►
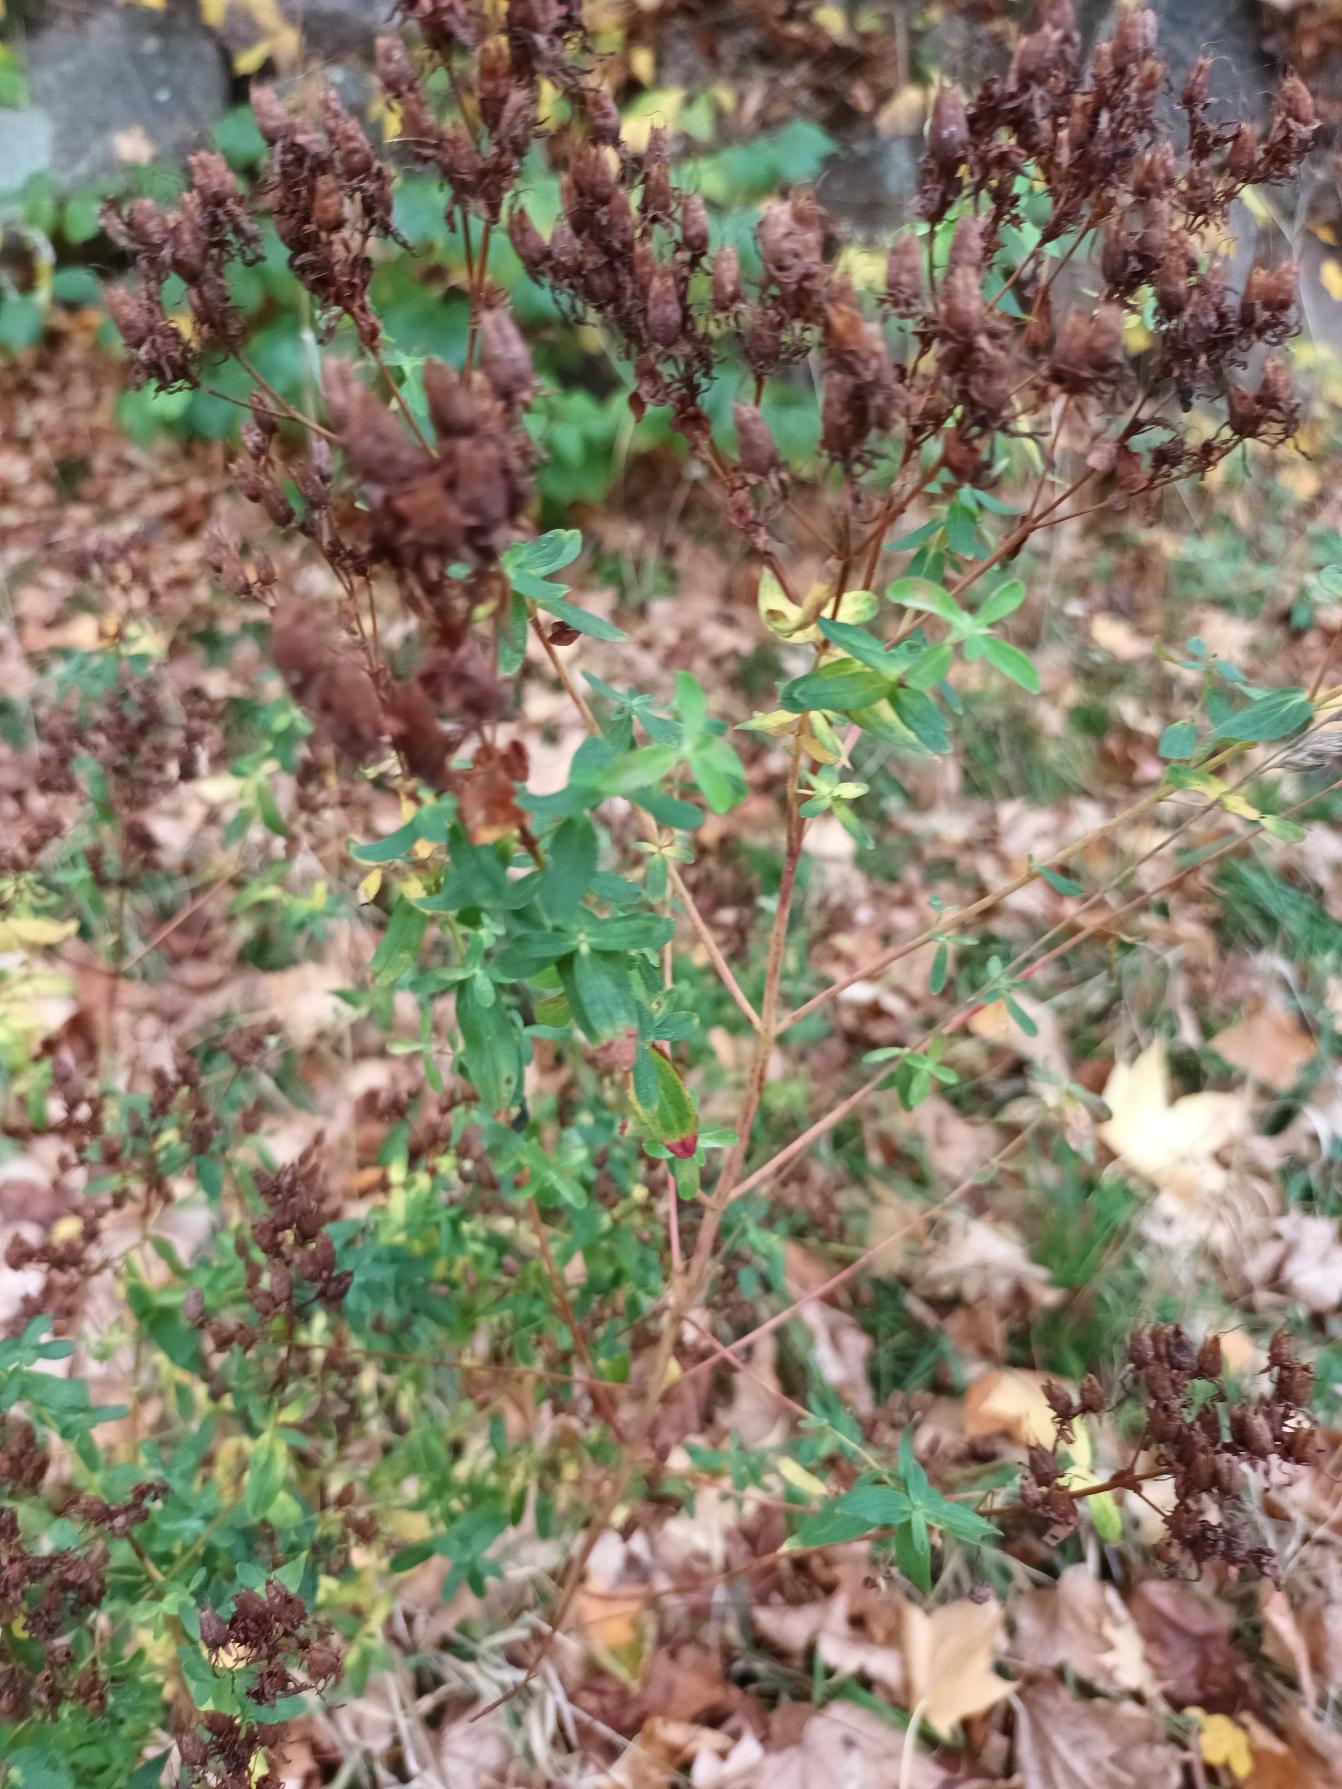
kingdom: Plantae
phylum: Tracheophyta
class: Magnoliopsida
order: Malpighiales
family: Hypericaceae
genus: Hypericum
◄
►
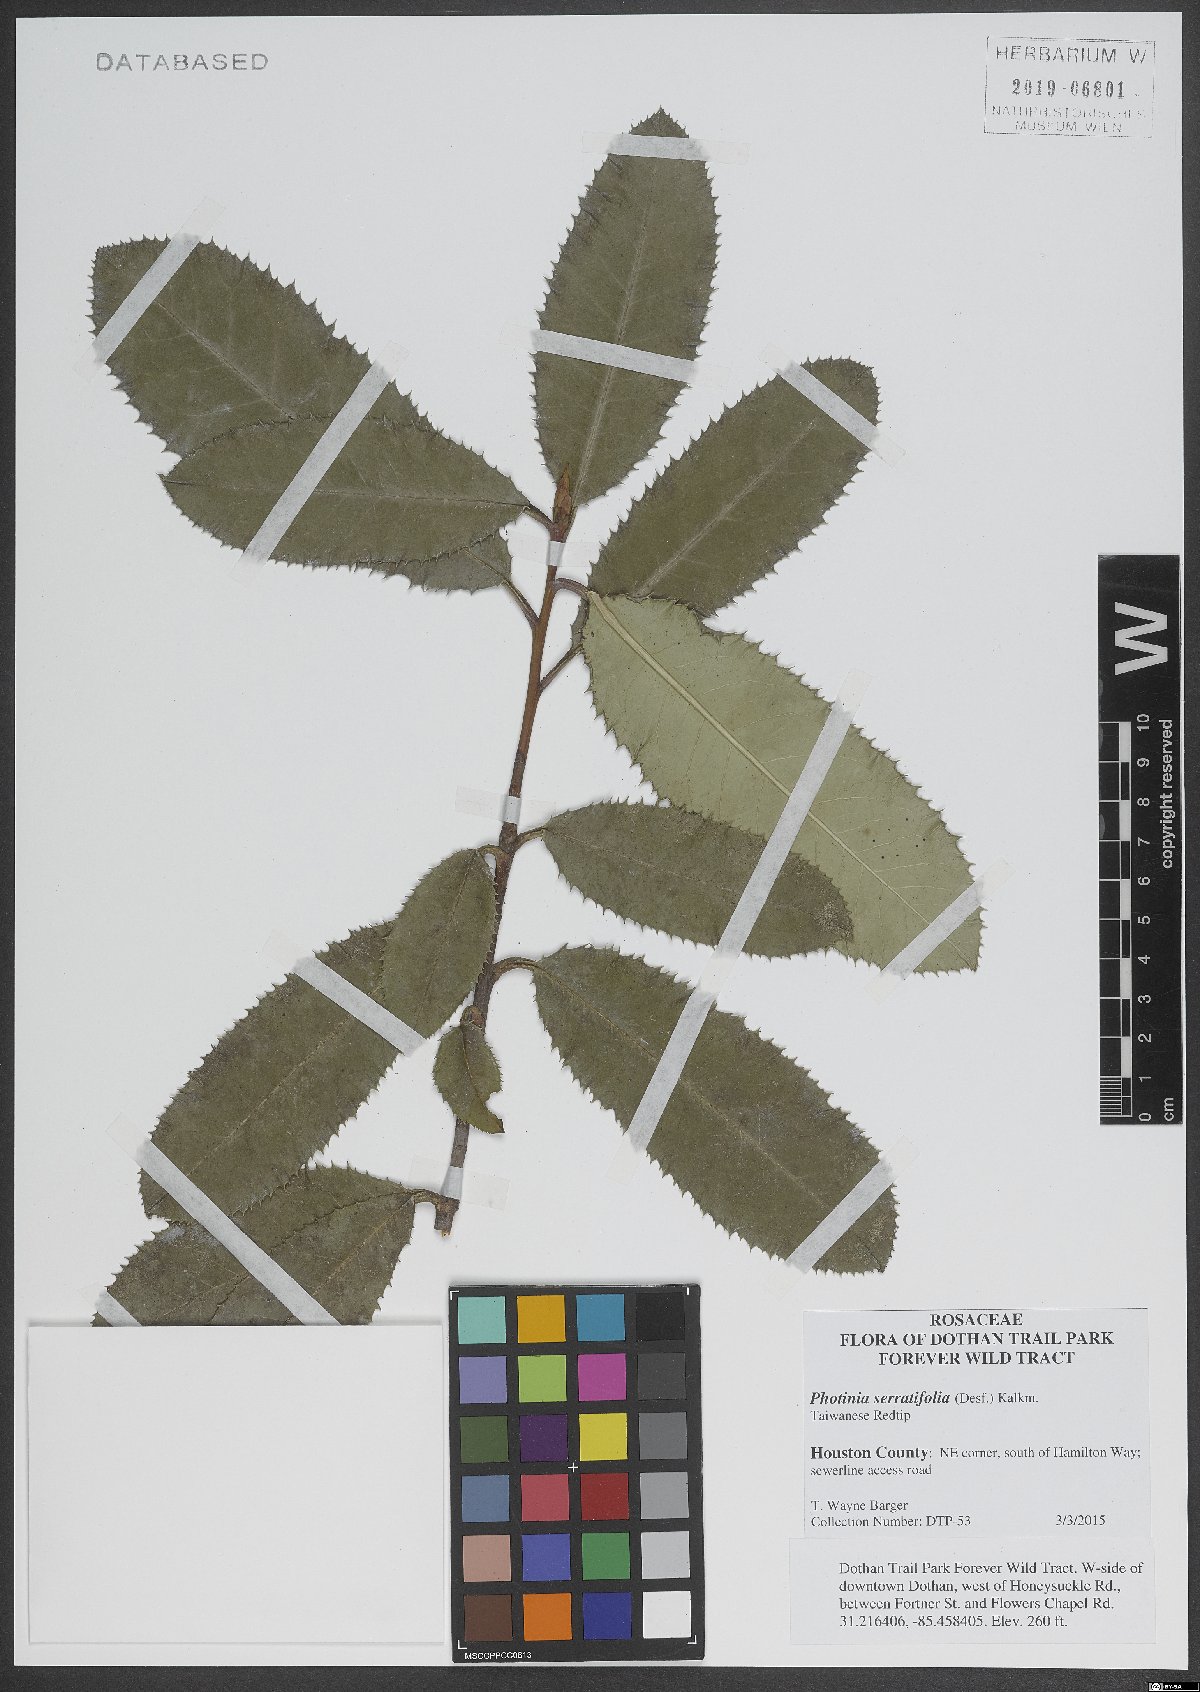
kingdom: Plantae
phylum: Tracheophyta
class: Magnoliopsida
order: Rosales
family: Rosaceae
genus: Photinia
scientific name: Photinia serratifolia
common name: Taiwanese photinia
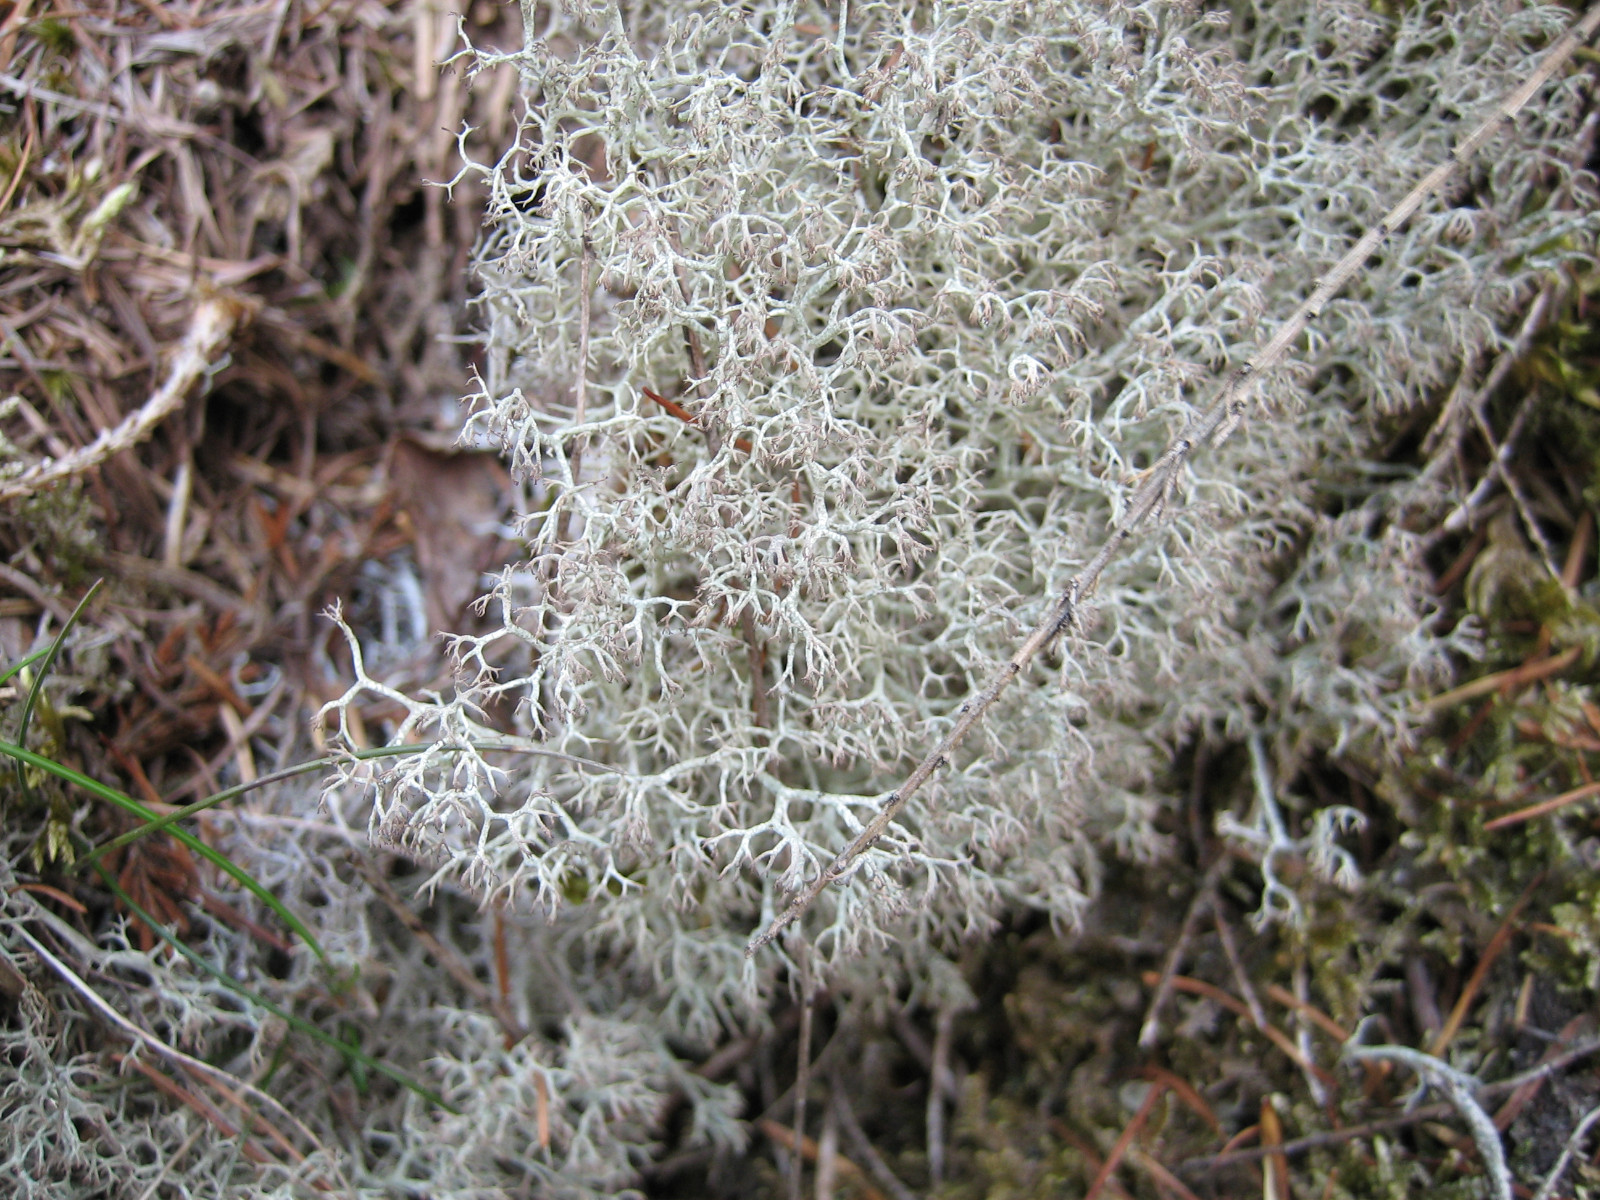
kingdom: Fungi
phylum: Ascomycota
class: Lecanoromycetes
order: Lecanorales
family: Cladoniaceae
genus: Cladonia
◄
PROBLEM REQUIREMENTS:
Copy the stretch of the records from the line containing "scientific name: Photinia serratifolia" through the line containing "genus: Cladonia", leaving out the pictures.

PROBLEM SOLUTION:
scientific name: Photinia serratifolia
common name: Taiwanese photinia
kingdom: Fungi
phylum: Ascomycota
class: Lecanoromycetes
order: Lecanorales
family: Cladoniaceae
genus: Cladonia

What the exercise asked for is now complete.